[Supplied records]
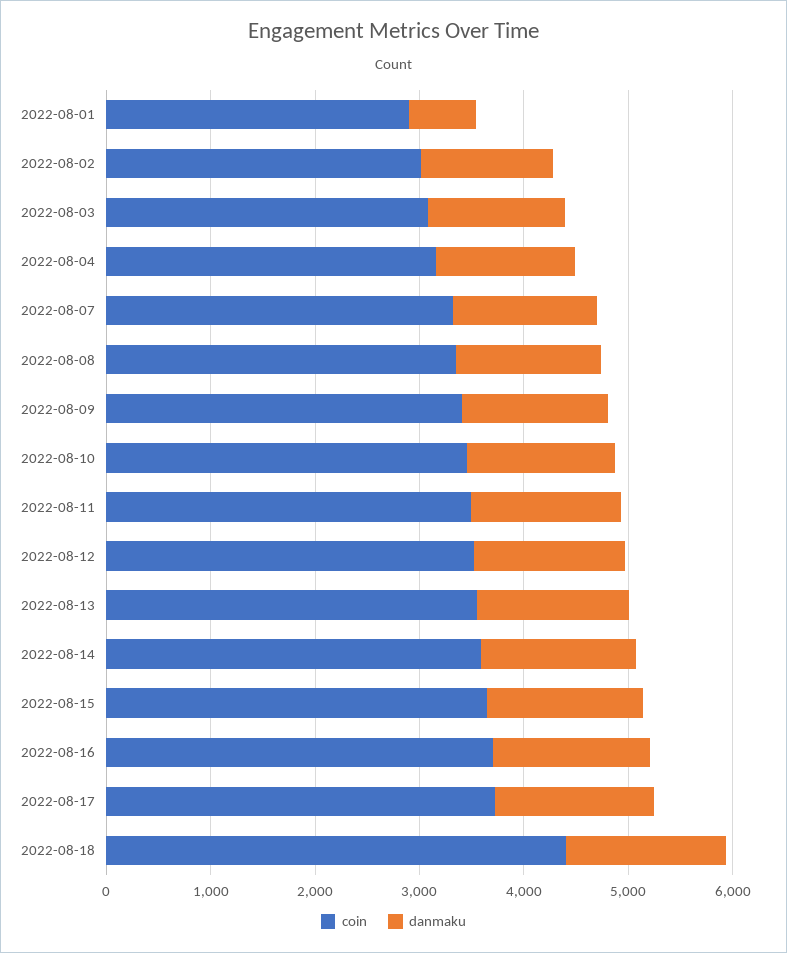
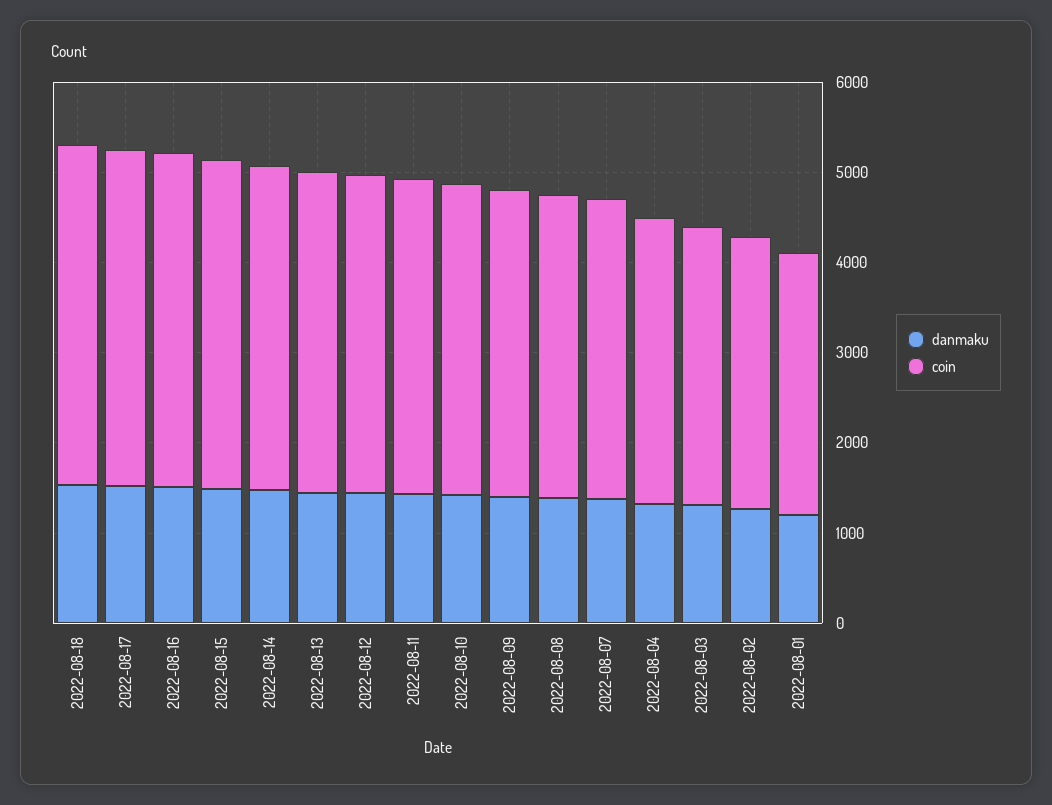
  {
    "coin": {
      "2022-08-01": 3000,
      "2022-08-02": 3000,
      "2022-08-03": 3000,
      "2022-08-04": 3200,
      "2022-08-07": 3400,
      "2022-08-08": 3400,
      "2022-08-09": 3400,
      "2022-08-10": 3400,
      "2022-08-11": 3400,
      "2022-08-12": 3600,
      "2022-08-13": 3600,
      "2022-08-14": 3600,
      "2022-08-15": 3600,
      "2022-08-16": 3800,
      "2022-08-17": 3800,
-     "2022-08-18": 4400
+     "2022-08-18": 3800
    },
    "danmaku": {
-     "2022-08-01": 600,
+     "2022-08-01": 1200,
      "2022-08-02": 1200,
      "2022-08-03": 1400,
      "2022-08-04": 1400,
      "2022-08-07": 1400,
      "2022-08-08": 1400,
      "2022-08-09": 1400,
      "2022-08-10": 1400,
      "2022-08-11": 1400,
      "2022-08-12": 1400,
      "2022-08-13": 1400,
      "2022-08-14": 1400,
      "2022-08-15": 1400,
      "2022-08-16": 1600,
      "2022-08-17": 1600,
      "2022-08-18": 1600
    }
  }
[/Supplied records]
The problem –
Your copy of the records must match them exactly, except that no pictures appear in it.

Answer for this exercise –
  {
    "coin": {
      "2022-08-01": 3000,
      "2022-08-02": 3000,
      "2022-08-03": 3000,
      "2022-08-04": 3200,
      "2022-08-07": 3400,
      "2022-08-08": 3400,
      "2022-08-09": 3400,
      "2022-08-10": 3400,
      "2022-08-11": 3400,
      "2022-08-12": 3600,
      "2022-08-13": 3600,
      "2022-08-14": 3600,
      "2022-08-15": 3600,
      "2022-08-16": 3800,
      "2022-08-17": 3800,
-     "2022-08-18": 4400
+     "2022-08-18": 3800
    },
    "danmaku": {
-     "2022-08-01": 600,
+     "2022-08-01": 1200,
      "2022-08-02": 1200,
      "2022-08-03": 1400,
      "2022-08-04": 1400,
      "2022-08-07": 1400,
      "2022-08-08": 1400,
      "2022-08-09": 1400,
      "2022-08-10": 1400,
      "2022-08-11": 1400,
      "2022-08-12": 1400,
      "2022-08-13": 1400,
      "2022-08-14": 1400,
      "2022-08-15": 1400,
      "2022-08-16": 1600,
      "2022-08-17": 1600,
      "2022-08-18": 1600
    }
  }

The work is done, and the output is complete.